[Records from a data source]
------------------------------------------------------------------------

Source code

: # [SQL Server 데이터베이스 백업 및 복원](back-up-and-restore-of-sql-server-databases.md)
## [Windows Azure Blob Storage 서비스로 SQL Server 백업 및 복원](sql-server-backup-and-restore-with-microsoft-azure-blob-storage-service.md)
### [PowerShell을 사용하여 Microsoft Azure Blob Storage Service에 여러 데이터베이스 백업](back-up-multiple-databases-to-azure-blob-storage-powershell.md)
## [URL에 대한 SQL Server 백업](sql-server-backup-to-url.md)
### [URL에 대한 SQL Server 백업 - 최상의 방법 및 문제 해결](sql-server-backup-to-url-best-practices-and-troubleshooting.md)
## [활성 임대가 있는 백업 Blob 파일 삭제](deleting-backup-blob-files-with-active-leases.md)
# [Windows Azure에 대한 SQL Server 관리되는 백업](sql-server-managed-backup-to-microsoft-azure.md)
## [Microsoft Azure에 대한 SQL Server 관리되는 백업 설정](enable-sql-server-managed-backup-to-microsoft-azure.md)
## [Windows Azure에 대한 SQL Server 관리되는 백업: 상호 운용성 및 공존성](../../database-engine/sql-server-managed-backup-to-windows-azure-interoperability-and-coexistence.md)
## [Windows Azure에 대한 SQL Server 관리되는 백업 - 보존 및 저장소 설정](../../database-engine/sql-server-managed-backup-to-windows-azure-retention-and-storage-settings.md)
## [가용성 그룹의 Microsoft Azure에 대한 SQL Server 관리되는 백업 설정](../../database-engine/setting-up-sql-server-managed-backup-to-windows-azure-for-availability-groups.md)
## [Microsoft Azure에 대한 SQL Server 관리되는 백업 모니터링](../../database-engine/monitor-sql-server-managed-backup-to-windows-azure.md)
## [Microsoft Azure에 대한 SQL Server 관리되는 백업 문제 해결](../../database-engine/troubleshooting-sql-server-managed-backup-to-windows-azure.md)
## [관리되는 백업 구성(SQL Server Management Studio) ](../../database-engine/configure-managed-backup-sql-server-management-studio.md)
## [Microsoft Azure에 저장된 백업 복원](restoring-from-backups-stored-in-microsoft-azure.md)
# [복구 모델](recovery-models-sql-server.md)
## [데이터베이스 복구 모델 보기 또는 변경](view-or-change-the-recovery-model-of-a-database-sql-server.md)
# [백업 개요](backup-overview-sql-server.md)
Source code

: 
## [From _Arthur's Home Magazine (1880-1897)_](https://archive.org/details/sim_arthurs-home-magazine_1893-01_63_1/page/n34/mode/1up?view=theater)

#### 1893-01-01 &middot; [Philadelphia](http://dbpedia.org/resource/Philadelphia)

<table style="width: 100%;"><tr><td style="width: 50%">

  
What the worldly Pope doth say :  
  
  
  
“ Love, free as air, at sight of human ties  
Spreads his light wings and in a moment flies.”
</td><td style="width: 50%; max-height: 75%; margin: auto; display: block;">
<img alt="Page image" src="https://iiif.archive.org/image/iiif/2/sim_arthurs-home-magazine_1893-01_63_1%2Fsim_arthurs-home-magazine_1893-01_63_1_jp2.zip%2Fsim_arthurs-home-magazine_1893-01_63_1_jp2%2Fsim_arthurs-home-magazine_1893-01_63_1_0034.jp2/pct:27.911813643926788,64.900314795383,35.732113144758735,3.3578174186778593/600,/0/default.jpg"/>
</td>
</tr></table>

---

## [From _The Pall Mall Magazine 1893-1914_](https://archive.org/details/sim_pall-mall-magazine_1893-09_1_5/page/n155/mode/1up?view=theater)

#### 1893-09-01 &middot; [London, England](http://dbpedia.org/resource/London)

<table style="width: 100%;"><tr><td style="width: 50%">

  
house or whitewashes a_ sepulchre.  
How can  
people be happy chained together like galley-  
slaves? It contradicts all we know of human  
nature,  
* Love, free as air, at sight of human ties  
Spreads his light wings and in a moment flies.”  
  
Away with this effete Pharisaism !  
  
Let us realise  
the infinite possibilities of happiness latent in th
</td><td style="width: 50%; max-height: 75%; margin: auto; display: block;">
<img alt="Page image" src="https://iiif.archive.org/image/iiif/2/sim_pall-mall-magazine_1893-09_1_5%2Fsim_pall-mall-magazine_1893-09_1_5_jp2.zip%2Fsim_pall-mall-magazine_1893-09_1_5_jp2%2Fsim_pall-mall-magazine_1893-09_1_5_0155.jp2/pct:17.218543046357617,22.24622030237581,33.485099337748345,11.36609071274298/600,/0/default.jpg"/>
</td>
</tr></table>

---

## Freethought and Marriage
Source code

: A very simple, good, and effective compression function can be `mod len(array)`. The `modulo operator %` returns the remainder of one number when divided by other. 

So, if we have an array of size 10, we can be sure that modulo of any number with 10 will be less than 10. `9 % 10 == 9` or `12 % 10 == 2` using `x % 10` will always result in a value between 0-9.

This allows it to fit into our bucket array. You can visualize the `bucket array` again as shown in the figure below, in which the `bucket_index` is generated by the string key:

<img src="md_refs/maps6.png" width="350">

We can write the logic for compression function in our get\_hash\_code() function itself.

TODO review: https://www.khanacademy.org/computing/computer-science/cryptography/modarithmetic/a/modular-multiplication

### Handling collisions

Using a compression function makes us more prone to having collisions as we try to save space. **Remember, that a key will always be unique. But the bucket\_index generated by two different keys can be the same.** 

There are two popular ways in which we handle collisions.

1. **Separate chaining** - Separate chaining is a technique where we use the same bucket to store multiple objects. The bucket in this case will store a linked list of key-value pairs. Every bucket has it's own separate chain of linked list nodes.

------------------------------------------------------------------------

• _Activity_
In full and without changes, copy the entries above.

• _Answer to the problem_
Source code

: # [SQL Server 데이터베이스 백업 및 복원](back-up-and-restore-of-sql-server-databases.md)
## [Windows Azure Blob Storage 서비스로 SQL Server 백업 및 복원](sql-server-backup-and-restore-with-microsoft-azure-blob-storage-service.md)
### [PowerShell을 사용하여 Microsoft Azure Blob Storage Service에 여러 데이터베이스 백업](back-up-multiple-databases-to-azure-blob-storage-powershell.md)
## [URL에 대한 SQL Server 백업](sql-server-backup-to-url.md)
### [URL에 대한 SQL Server 백업 - 최상의 방법 및 문제 해결](sql-server-backup-to-url-best-practices-and-troubleshooting.md)
## [활성 임대가 있는 백업 Blob 파일 삭제](deleting-backup-blob-files-with-active-leases.md)
# [Windows Azure에 대한 SQL Server 관리되는 백업](sql-server-managed-backup-to-microsoft-azure.md)
## [Microsoft Azure에 대한 SQL Server 관리되는 백업 설정](enable-sql-server-managed-backup-to-microsoft-azure.md)
## [Windows Azure에 대한 SQL Server 관리되는 백업: 상호 운용성 및 공존성](../../database-engine/sql-server-managed-backup-to-windows-azure-interoperability-and-coexistence.md)
## [Windows Azure에 대한 SQL Server 관리되는 백업 - 보존 및 저장소 설정](../../database-engine/sql-server-managed-backup-to-windows-azure-retention-and-storage-settings.md)
## [가용성 그룹의 Microsoft Azure에 대한 SQL Server 관리되는 백업 설정](../../database-engine/setting-up-sql-server-managed-backup-to-windows-azure-for-availability-groups.md)
## [Microsoft Azure에 대한 SQL Server 관리되는 백업 모니터링](../../database-engine/monitor-sql-server-managed-backup-to-windows-azure.md)
## [Microsoft Azure에 대한 SQL Server 관리되는 백업 문제 해결](../../database-engine/troubleshooting-sql-server-managed-backup-to-windows-azure.md)
## [관리되는 백업 구성(SQL Server Management Studio) ](../../database-engine/configure-managed-backup-sql-server-management-studio.md)
## [Microsoft Azure에 저장된 백업 복원](restoring-from-backups-stored-in-microsoft-azure.md)
# [복구 모델](recovery-models-sql-server.md)
## [데이터베이스 복구 모델 보기 또는 변경](view-or-change-the-recovery-model-of-a-database-sql-server.md)
# [백업 개요](backup-overview-sql-server.md)
Source code

: 
## [From _Arthur's Home Magazine (1880-1897)_](https://archive.org/details/sim_arthurs-home-magazine_1893-01_63_1/page/n34/mode/1up?view=theater)

#### 1893-01-01 &middot; [Philadelphia](http://dbpedia.org/resource/Philadelphia)

<table style="width: 100%;"><tr><td style="width: 50%">

  
What the worldly Pope doth say :  
  
  
  
“ Love, free as air, at sight of human ties  
Spreads his light wings and in a moment flies.”
</td><td style="width: 50%; max-height: 75%; margin: auto; display: block;">
<img alt="Page image" src="https://iiif.archive.org/image/iiif/2/sim_arthurs-home-magazine_1893-01_63_1%2Fsim_arthurs-home-magazine_1893-01_63_1_jp2.zip%2Fsim_arthurs-home-magazine_1893-01_63_1_jp2%2Fsim_arthurs-home-magazine_1893-01_63_1_0034.jp2/pct:27.911813643926788,64.900314795383,35.732113144758735,3.3578174186778593/600,/0/default.jpg"/>
</td>
</tr></table>

---

## [From _The Pall Mall Magazine 1893-1914_](https://archive.org/details/sim_pall-mall-magazine_1893-09_1_5/page/n155/mode/1up?view=theater)

#### 1893-09-01 &middot; [London, England](http://dbpedia.org/resource/London)

<table style="width: 100%;"><tr><td style="width: 50%">

  
house or whitewashes a_ sepulchre.  
How can  
people be happy chained together like galley-  
slaves? It contradicts all we know of human  
nature,  
* Love, free as air, at sight of human ties  
Spreads his light wings and in a moment flies.”  
  
Away with this effete Pharisaism !  
  
Let us realise  
the infinite possibilities of happiness latent in th
</td><td style="width: 50%; max-height: 75%; margin: auto; display: block;">
<img alt="Page image" src="https://iiif.archive.org/image/iiif/2/sim_pall-mall-magazine_1893-09_1_5%2Fsim_pall-mall-magazine_1893-09_1_5_jp2.zip%2Fsim_pall-mall-magazine_1893-09_1_5_jp2%2Fsim_pall-mall-magazine_1893-09_1_5_0155.jp2/pct:17.218543046357617,22.24622030237581,33.485099337748345,11.36609071274298/600,/0/default.jpg"/>
</td>
</tr></table>

---

## Freethought and Marriage
Source code

: A very simple, good, and effective compression function can be `mod len(array)`. The `modulo operator %` returns the remainder of one number when divided by other. 

So, if we have an array of size 10, we can be sure that modulo of any number with 10 will be less than 10. `9 % 10 == 9` or `12 % 10 == 2` using `x % 10` will always result in a value between 0-9.

This allows it to fit into our bucket array. You can visualize the `bucket array` again as shown in the figure below, in which the `bucket_index` is generated by the string key:

<img src="md_refs/maps6.png" width="350">

We can write the logic for compression function in our get\_hash\_code() function itself.

TODO review: https://www.khanacademy.org/computing/computer-science/cryptography/modarithmetic/a/modular-multiplication

### Handling collisions

Using a compression function makes us more prone to having collisions as we try to save space. **Remember, that a key will always be unique. But the bucket\_index generated by two different keys can be the same.** 

There are two popular ways in which we handle collisions.

1. **Separate chaining** - Separate chaining is a technique where we use the same bucket to store multiple objects. The bucket in this case will store a linked list of key-value pairs. Every bucket has it's own separate chain of linked list nodes.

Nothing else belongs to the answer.